In 400 AD, Pope Theophilus of Alexandria denounced Origen, who was highly revered by the monks of the Al Natron Valley. Soon Theophilus convened a series of councils that condemned Origen and his writings, as well as his many adherents. The decisions of these councils caused disturbance among the monastics throughout Egypt. To enforce these decisions, Theophilus, backed by the authorities, arrived in the Al Natron Valley with a detachment of soldiers and burned the cells of the local ascetics, forcing them to flee from Egypt. About 300 monks were forced to seek refuge in other countries. 50 of them went to Constantinople to appeal to the emperor and to the bishop of the reigning city, embodied at that time in St John Chrysostom (Sozom. Hist. Eccl. VIII 13). It is believed that John Cassian, accompanied by a friend was likely one of these fathers arriving in New Rome.  

The New and the Old Rome

St John Chrysostom granted refuge to the exiles, ordaining John a deacon and appointing him the curator of the cathedral treasury. When Chrysostom was sent into exile in 404, Cassian went to Rome to visit St Pope Innocent I with a petition on behalf of the Constantinople citizens to speak in defence of the exiled saint. Arriving in Rome, Cassian provided the Pope with a letter containing an inventory of the patriarchal treasury, confirming the innocence of Chrysostom in financial abuses. Cassian stayed in Rome for about 12 more years and was ordained a presbyter, becoming Innocent’s advisor in relations with the Antiochian Church (Cappuyns. 1949. Col. 1326). In Rome St John developed a good rapport with the future Saint Pope Leo the Great , with whom he then continued to keep in touch. 

Eastern Monasticism in Gaul

In 415, St John arrived in Massalia where he founded beautifully organized women’s and men’s monasteries based on the oriental ascetic spirit, applied to local conditions, where monasticism was just taking root. 

Disciplined by the strict Egyptian asceticism, St John Cassian enjoyed indisputable authority among the entire South Gaulish episcopate as an experienced spiritual father. Western monasticism was in dire need of guidance when St John, answering the numerous requests, wrote his De Institutis Coenobiorum (About the Rules of Cenobitic Monasteries) containing a set of rules regarding life and prayer of Egyptian fathers; and the Collationes (interviews), which played an important role in the formation of monasticism throughout the West. 
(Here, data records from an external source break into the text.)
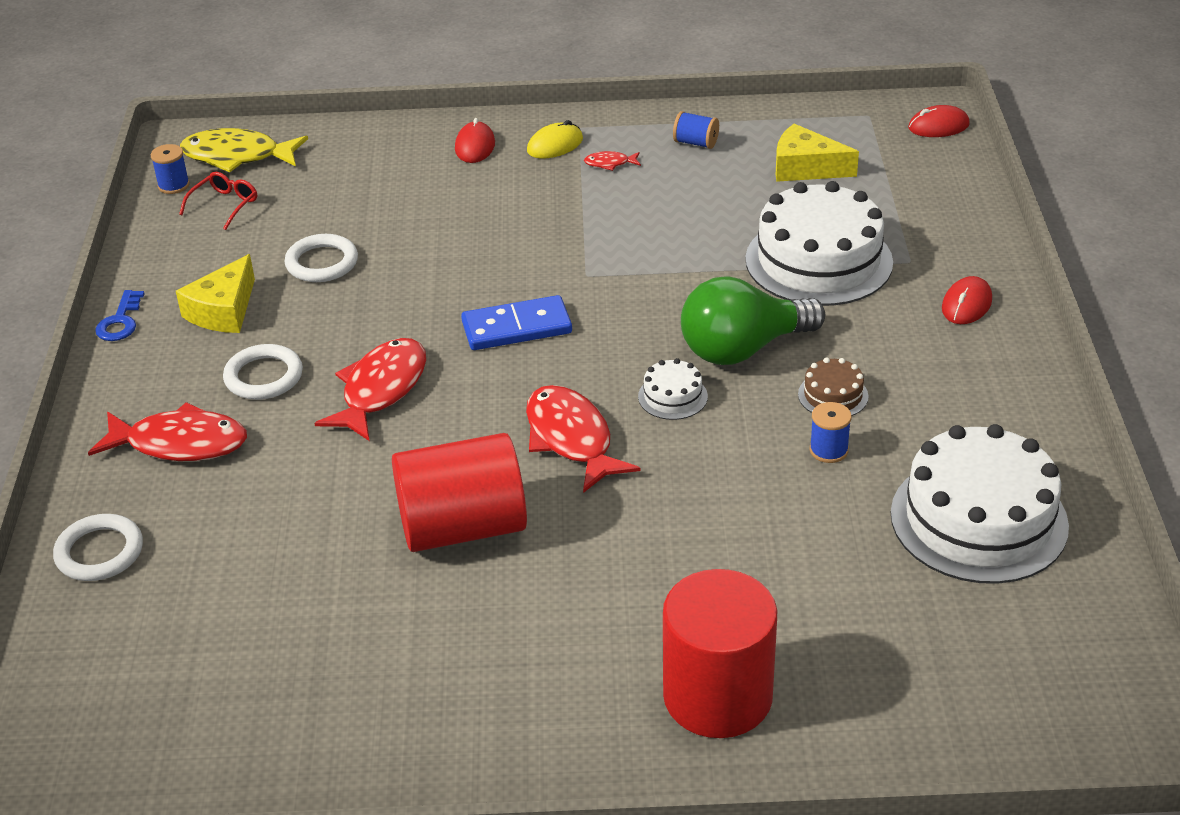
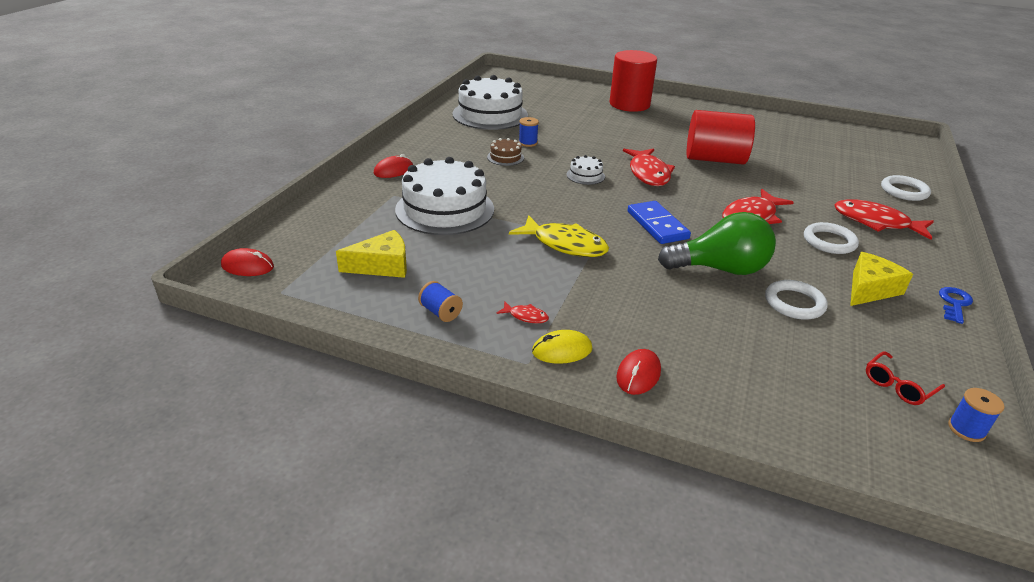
camera: 160 degrees left, 5 degrees down
yellow fish [180,128,308,172] -> yellow fish moved to [509,215,609,257]
blue domino [461,295,572,350] -> blue domino turned 60 degrees clockwise [628,201,691,244]
green light bulb [681,277,825,365] -> green light bulb moved to [658,212,776,275]
yellow cheese [776,124,859,182] -> yellow cheese turned 60 degrees counterclockwise [336,230,407,278]

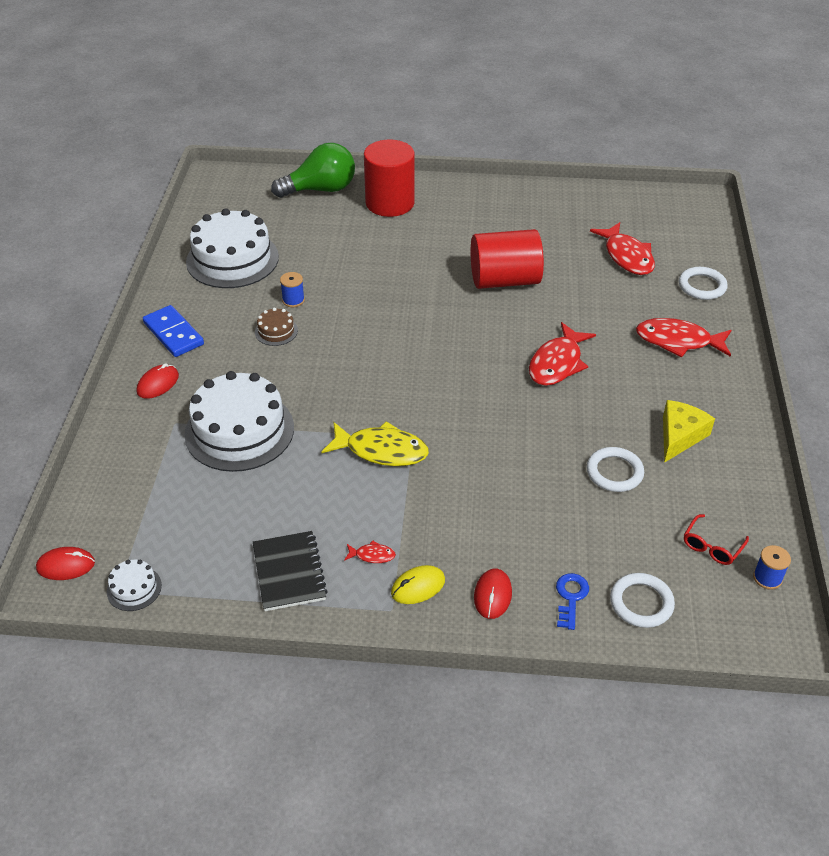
camera: 15 degrees left, 10 degrees up
yellow cheese [336,230,407,278] -> none
blue spool [418,281,463,322] -> black notebook [253,531,328,611]
white cake [567,155,605,185] -> white cake moved to [107,560,162,611]
red fish [623,148,675,186] -> red fish moved to [590,222,655,275]
blue domino [628,201,691,244] -> blue domino moved to [143,305,204,357]
green light bulb [658,212,776,275] -> green light bulb moved to [271,143,355,198]
white ring [804,222,859,254] -> white ring moved to [610,573,675,628]
blue key [939,287,973,324] -> blue key moved to [556,573,589,630]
The Doctrine of Opposing the Eight Vices

Based on the ascetic tradition of the Egyptian hermits, St John described in detail the reasons for the appearance of sins and outlined a system of struggling with the eight main passions. Many holy Fathers later relied on this teaching of Cassian, in particular St Gregory the Great, in his writings on the 7 deadly sins, and St Benedict of Nursia who also based his Rule on St John’s Interviews. Cassian’s work was also used in compiling The Ladder of Divine Ascent by St John Climacus (Ioan. Climacus. Scala. 4).

Controversy with Pelagius and St Augustine

In the course of writing his Collationes, St John not only refuted Pelagianism, but also polemicized with Augustine of Hippo about grace and predestination. As a result of this disagreement Cassian was criticized in the following centuries by Western theologians, accusing him of semi-Pelagianism. 

However, in denying predestination to condemnation, his doctrine corresponds to the Orthodox teaching of synergy. St John shows a balance between the unconditional need of a person for saving grace, and the equally important freedom of human will, which is merely sick but not dead, as claimed by St Augustine. According to St John, a person retains an (albeit weak) desire for and knowledge of good, which means that he can respond to the call of Christ and choose the path of light, rather than darkness. 

The saint died ca. 435 and was buried in the crypt of St Victor’s monastery that he had himself founded.